As ferrovias e o Pacífico[1] mais detalhadamente aparecem nos respectivos trabalhos: “Transacreana” e “O Primado do Pacífico” do livro À Margem da História (será utilizada a edição de 1999 da Martins Fontes). 

Neles percebemos estarem envolvendo lugares estratégicos que estão geopoliticamente na mira de interesses do sistema-mundo.

Euclides escreveu p.e. sobre o Japão, mas não se limita a ele, e antevê a importância das nações que são ribeirinhas do Pacífico

“[...] As ilhas de Havaí, Midwais, Mariana e Filipinas, que os abalos do maior centro vulcânico do globo espalharam por aquelas águas, alinhando-as e intervalando-as [...] são, de fato, agora as least stones em que se levantarão todos os pilares da ponta ideal de cento e vinte graus de longitude de vão, por onde a civilização caminhará, tentando ultimar o circuito da terra, ou por onde refluirá, arremetente, o  mundo asiático despertado de uma letargia milenária, pelo rejuvenescimento do Japão ”(CUNHA, 132).

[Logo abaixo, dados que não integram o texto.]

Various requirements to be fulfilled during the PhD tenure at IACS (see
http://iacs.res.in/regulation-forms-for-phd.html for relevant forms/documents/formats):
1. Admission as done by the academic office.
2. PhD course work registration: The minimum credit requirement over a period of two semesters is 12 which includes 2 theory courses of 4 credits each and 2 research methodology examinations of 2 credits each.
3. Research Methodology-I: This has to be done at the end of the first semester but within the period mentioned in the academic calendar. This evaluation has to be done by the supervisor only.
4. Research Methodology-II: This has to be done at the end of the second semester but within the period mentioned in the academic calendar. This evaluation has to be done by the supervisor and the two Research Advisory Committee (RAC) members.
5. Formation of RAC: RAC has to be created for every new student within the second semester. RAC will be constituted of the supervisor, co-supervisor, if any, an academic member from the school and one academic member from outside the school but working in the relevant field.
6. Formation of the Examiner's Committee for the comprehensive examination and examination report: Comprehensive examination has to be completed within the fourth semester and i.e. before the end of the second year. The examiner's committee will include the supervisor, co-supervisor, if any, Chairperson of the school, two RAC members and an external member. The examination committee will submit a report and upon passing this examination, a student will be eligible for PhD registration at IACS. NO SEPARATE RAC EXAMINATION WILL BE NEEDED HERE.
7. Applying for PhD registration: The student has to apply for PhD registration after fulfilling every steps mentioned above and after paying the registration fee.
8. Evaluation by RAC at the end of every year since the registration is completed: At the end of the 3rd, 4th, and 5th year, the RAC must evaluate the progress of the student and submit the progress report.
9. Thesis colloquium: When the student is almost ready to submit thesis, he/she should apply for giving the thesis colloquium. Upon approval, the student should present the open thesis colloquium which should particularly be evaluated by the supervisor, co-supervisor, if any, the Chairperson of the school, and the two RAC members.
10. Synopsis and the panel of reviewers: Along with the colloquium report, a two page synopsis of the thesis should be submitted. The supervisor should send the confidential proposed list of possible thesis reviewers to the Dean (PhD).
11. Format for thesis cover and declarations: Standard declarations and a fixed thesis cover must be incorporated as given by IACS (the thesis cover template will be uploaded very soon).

A China hoje possui a maior população mundial com 1,3 bilhão de pessoas, e nos últimos dez anos apresenta um crescimento econômico médio de 8,5%. (disponível em www.pnud.org.)

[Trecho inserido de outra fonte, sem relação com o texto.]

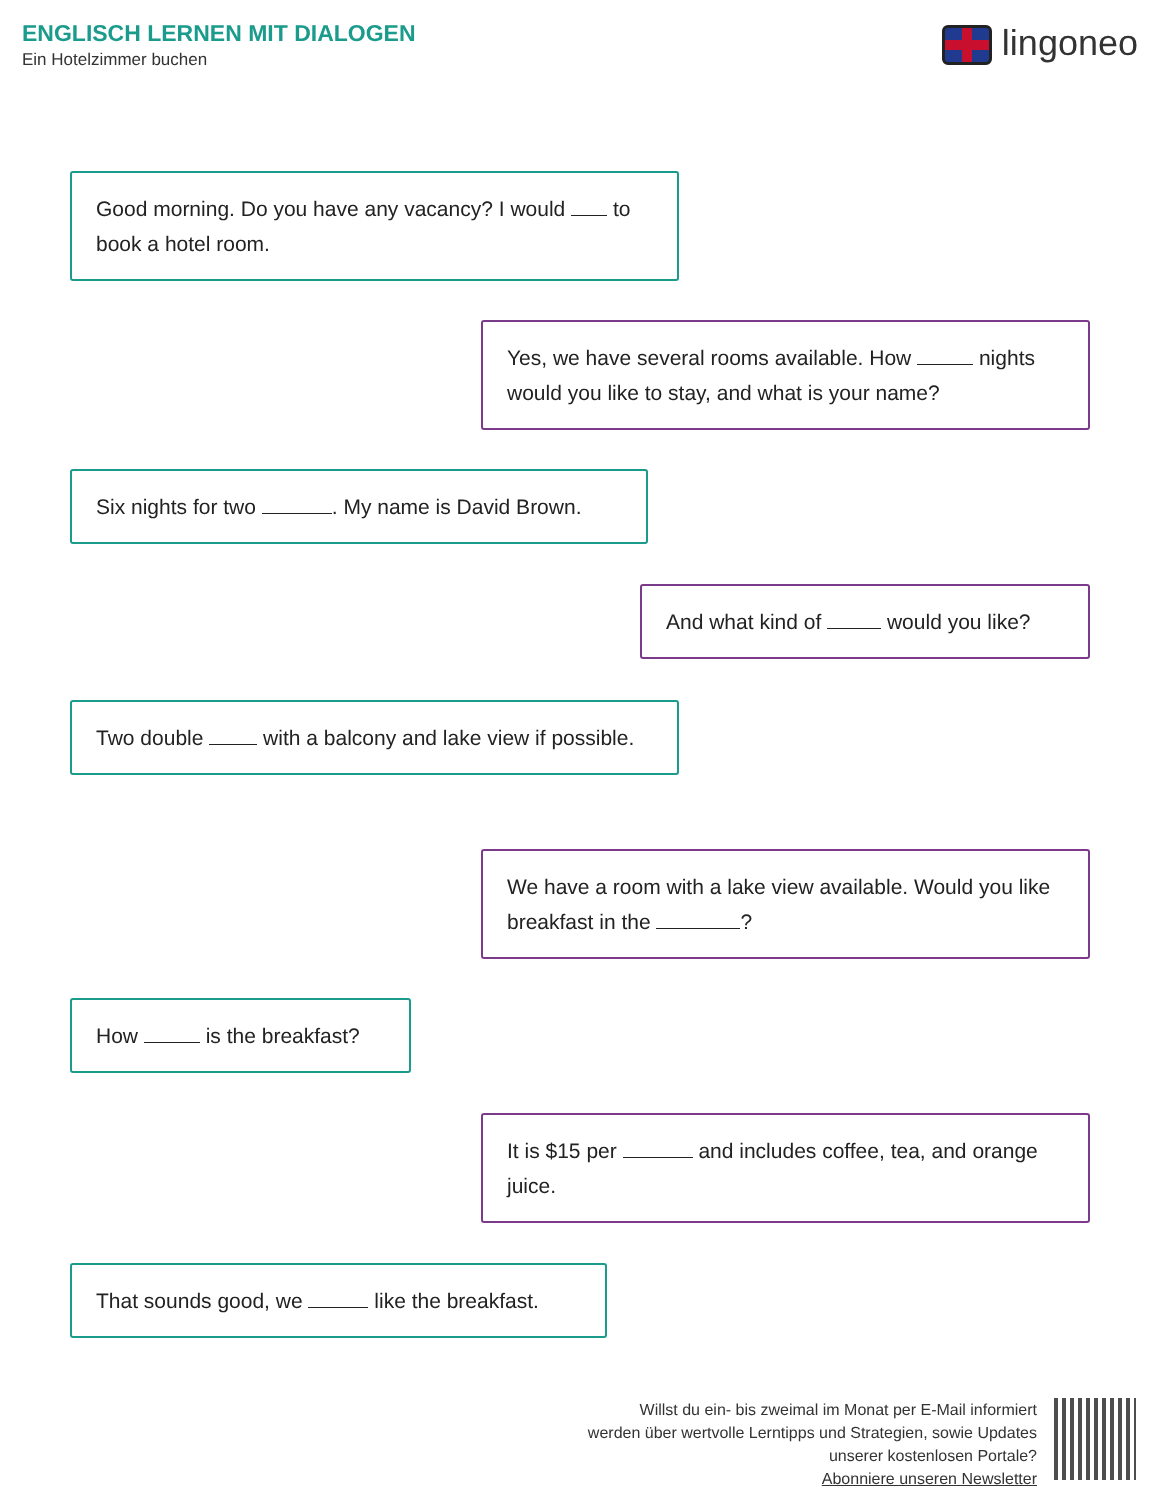ENGLISCH LERNEN MIT DIALOGEN
Ein Hotelzimmer buchen lingoneo
Good morning. Do you have any vacancy? I would to book a hotel room.
Yes, we have several rooms available. How nights would you like to stay, and what is your name?
Six nights for two . My name is David Brown.
And what kind of would you like?
Two double with a balcony and lake view if possible.
We have a room with a lake view available. Would you like breakfast in the ?
How is the breakfast?
It is $15 per and includes coffee, tea, and orange juice.
That sounds good, we like the breakfast.
Willst du ein- bis zweimal im Monat per E-Mail informiert
werden über wertvolle Lerntipps und Strategien, sowie Updates
unserer kostenlosen Portale?
Abonniere unseren Newsletter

Retomando mais uma frase premonitória de Euclides [...] o wakeing of the East, se o medirmos pela escala do Japão - isto é, por um décimo da sua valia futura -, originará indescritíveis surpresas. Não há prefigurá-las. Não existe em todo o passado um só elemento, ou sucesso, ou ponto de referencia, para se avaliar o renascimento quase repentino de um terço da Humanidade sobre um terço da superfície útil da Terra” (id.ib.128)

Ele sugeriu já no inicio do século passado, ser crucial ao Brasil se integrar aos seus vizinhos da América do Sul, dedicando especial atenção ao país andino Peru, sempre tendo em vista uma rota brasileira para o Pacífico. Não importando muitas vezes por qual trajeto mas intuía que esse esforço seria fundamental para o desenvolvimento do Brasil. Suas idéias a esse respeito podem ser consideradas visionárias se levarmos em conta a importância que vem desempenhando a China nas relações com o Brasil.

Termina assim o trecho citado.